Keeping Up With Data — Week 10 Reading List
5 minutes for 5 hours’ worth of reading
Outcomes, not outputs! This is what matters in data science. But we easily get distracted by day-to-day operations. So, a reminder is useful. Be it in the form of a funny picture like the one above or the recent book by Bill Schmarzo: The Economics of Data, Analytics, and Digital Transformation.
- ‘Big’ Data Can Be 99.98% Smaller Than It Appears: Intuition tells us that larger samples are more reliable. But what we mustn’t forget is the importance of how the sample has been selected. To assess the saltiness of a soup, even just a spoon is enough. But only if it is well stirred! Similarly, the opinion of a sample population can be generalised only if the sample is random.

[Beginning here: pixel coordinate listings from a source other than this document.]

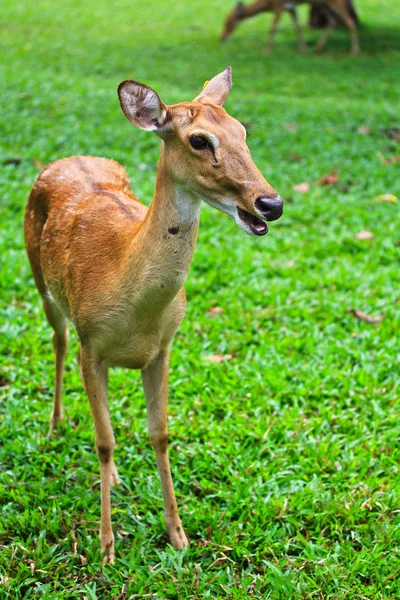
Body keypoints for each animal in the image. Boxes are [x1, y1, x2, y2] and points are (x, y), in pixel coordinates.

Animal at [24, 68, 284, 564]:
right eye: (199, 140)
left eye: (242, 131)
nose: (270, 204)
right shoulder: (91, 344)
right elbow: (104, 440)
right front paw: (106, 546)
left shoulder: (163, 347)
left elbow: (160, 434)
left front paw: (178, 535)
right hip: (41, 280)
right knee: (58, 340)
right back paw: (55, 424)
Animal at [220, 0, 360, 55]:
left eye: (229, 22)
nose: (222, 38)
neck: (267, 4)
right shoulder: (290, 9)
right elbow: (298, 27)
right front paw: (303, 50)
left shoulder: (278, 7)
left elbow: (273, 28)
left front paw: (266, 52)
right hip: (323, 4)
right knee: (332, 21)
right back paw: (318, 48)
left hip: (334, 2)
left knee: (350, 22)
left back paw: (354, 51)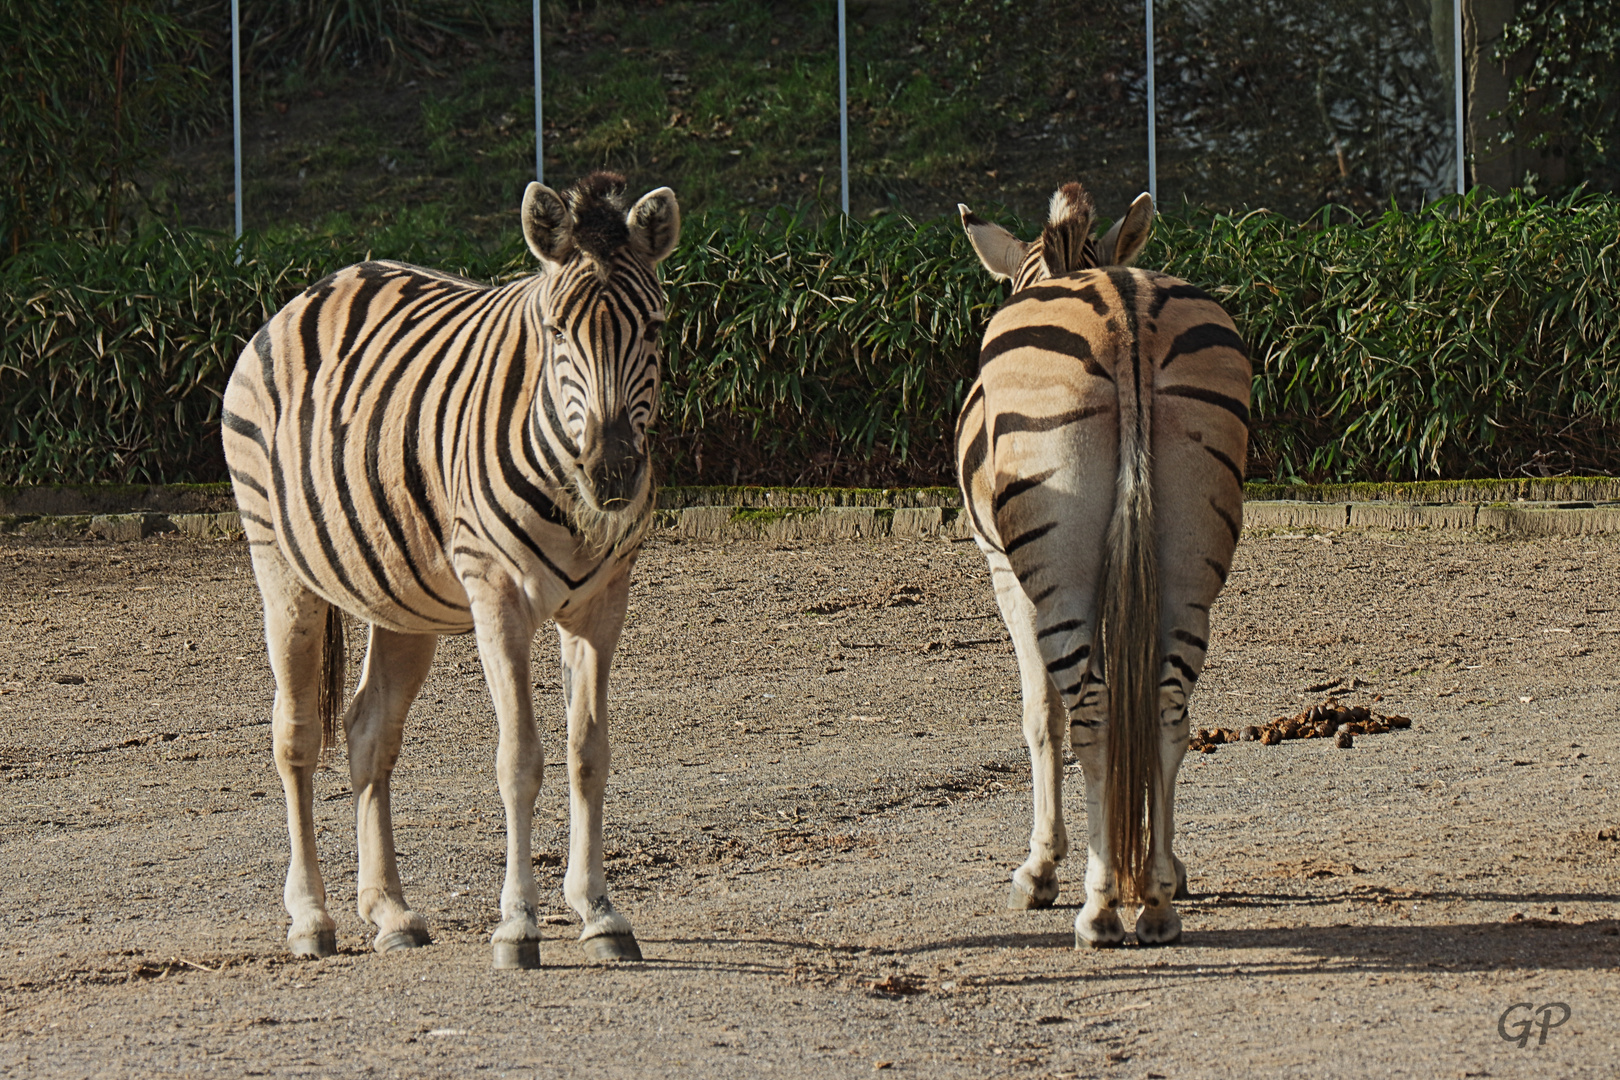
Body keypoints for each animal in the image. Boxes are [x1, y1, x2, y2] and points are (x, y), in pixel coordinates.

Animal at [220, 170, 677, 971]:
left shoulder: (603, 602)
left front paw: (600, 914)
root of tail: (320, 287)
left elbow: (588, 752)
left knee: (368, 730)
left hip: (400, 594)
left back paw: (391, 912)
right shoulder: (497, 593)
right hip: (280, 568)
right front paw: (517, 926)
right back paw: (311, 918)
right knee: (296, 734)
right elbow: (519, 759)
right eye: (557, 332)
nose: (613, 471)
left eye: (653, 328)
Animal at [952, 179, 1244, 945]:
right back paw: (1159, 901)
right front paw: (1167, 869)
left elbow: (1040, 715)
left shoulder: (1007, 576)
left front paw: (1040, 868)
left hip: (1055, 574)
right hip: (1188, 566)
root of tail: (1124, 312)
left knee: (1092, 716)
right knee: (1166, 709)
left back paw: (1102, 905)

If there is even a tiny — 0.5% selection bias— opinion of 2.3 million, it is no better than a truly random sample of 400. So, keep that in mind and be aware of the ‘big data paradox’: the more data, the surer we fool ourselves. (Bloomberg)
- Introduction to Causality | the science of measuring and optimizing cause & effect: A couple of years ago there seemed to be a Pavlovian reflex about causality triggered by the word “correlation”. Unfortunately, this reflex is often not backed with knowing when to consider a causal analysis and what are the risks of using non-causal decision making is crucial. So be aware of the confounders. They are not always as obvious in real life as they are in funny spurious correlation examples. (Bayes Server)
- Test Your Data Until It Hurts: Data quality is a hot topic. But how does it look in practice? What does ‘good data’ look like? What to control? How to set the thresholds? This is not something that you can brainstorm from a table. You need to get your arms — elbow deep — in the data. There are two important points in the article — first, set the quality control mechanisms independently on the data pipelines, and second, expect the tests to be failing in the first couple of weeks. You should even set them up so that they will fail! Don’t worry about false positives. Worry about false negatives! (Micha Kunze @ Towards Data Science)
Every Thursday night when I’m writing up my reading list, I ask myself not to leave it till next Thursday evening. And here I am again. But the good thing is that I don’t have to worry about if for another week now!